Well, it’s been a long while since we heard something from Trident. It is about its graphics chips in the first place. As you remember, the last new product from Trident was Blade XP, which dates back to last May (to be more exact, April 2000). However, Trident couldn’t remain silent for ever. Today the company announced that they were starting the trial production of Blade XP4 chip intended for mobile PCs. And its specifications look quite impressive, we should say:
- 0.13micron manufacturing technology;
- 250MHz chip frequency;
- 3W maximum power consumption;
- 4 rendering pipelines with 2 TMUs on each;
- Around 30 million transistors (which is very little for today);
- 128bit memory bus;
- DDR SDRAM support;
- Up to 666MHz memory working frequency;
- AGP 4x or PCI 2.2 interface;
- Hardware support of DirectX 8.1 (BrightPixel technology);
- DVI, CRT and TV-Out support;
- 2048x1536 maximum resolution;
- 1024x768 maximum TV-Out resolution;
- Hardware support of DirectX VA with Motion Compensation (MC) and IDCT (Inverse Discrete Cosine Transform).
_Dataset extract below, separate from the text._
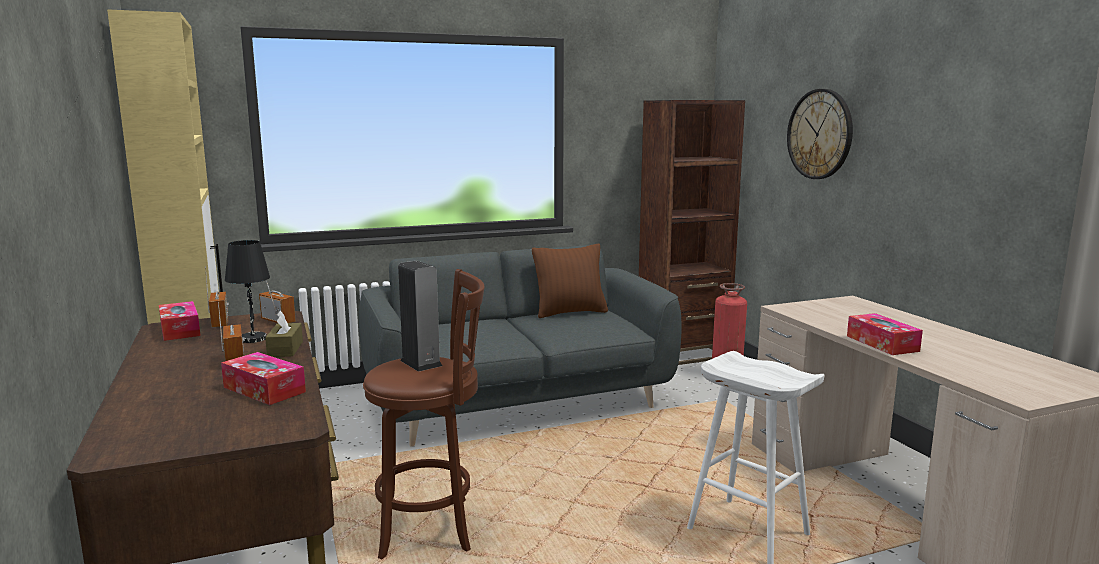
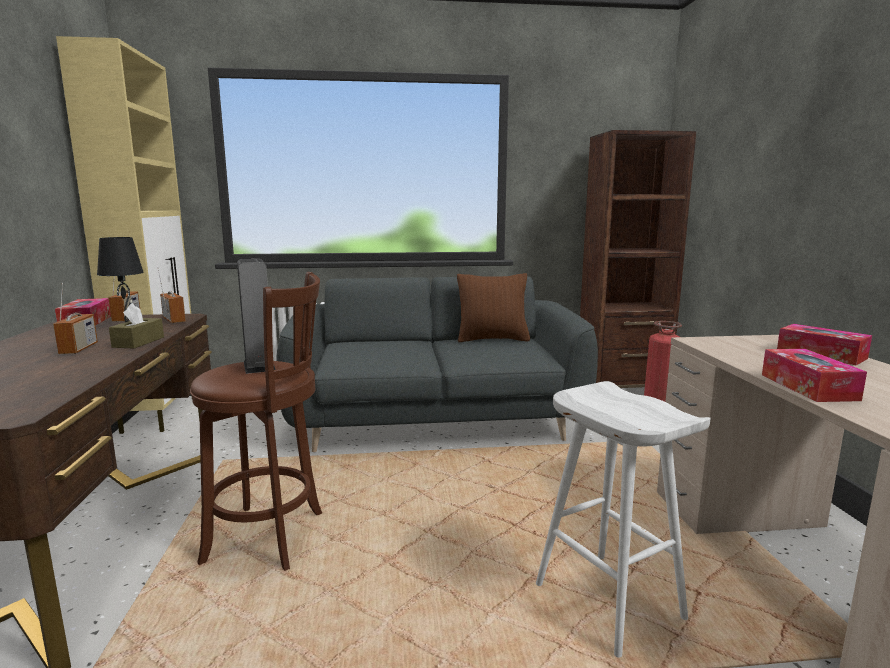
camera: 15 degrees right, 0 degrees up
(264, 389) = (55, 375): tissue box -> tissue box (821, 354)
(820, 134) = (772, 155): wall clock -> none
As you may notice, these specifications look even more attractive than those of the desktop Xabre chips (SiS330, see
this news story), take for instance, full hardware support of DirectX 8.1. However, these are just paper specs now, and we don’t know if they really reflect the actual state of things. All in all, the most impressive XP4 feature is its low power consumption. It is a really great advantage for the mobile market. XP4 will be produced by UMC, which means that the recent news story about their 0.13micron production lines ready to go into operation is true.
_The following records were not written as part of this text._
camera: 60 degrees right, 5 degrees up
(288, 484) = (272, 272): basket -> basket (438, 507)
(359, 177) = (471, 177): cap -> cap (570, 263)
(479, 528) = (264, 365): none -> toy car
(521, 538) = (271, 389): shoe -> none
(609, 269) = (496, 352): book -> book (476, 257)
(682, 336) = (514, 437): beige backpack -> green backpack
The chip costs $39.95 for wholesale quantities. Also it can be shipped together with MCM (multi-chip-module) containing 16MB (XP4m16) or 32MB (XP4m32) of frame buffer memory. These modules cost $49.95 and $57.95 respectively. Unfortunately, Trident doesn’t report the shipping schedule for the new product. Bearing in mind Trident’s traditional slowness, this event is very unlikely to happen in the near future.
By the way, we wonder if Trident has already registered XP4 abbreviation as a trade mark? As SiS Company is selling its "illegally born" SiS645 chipsets this way avoiding some license fees.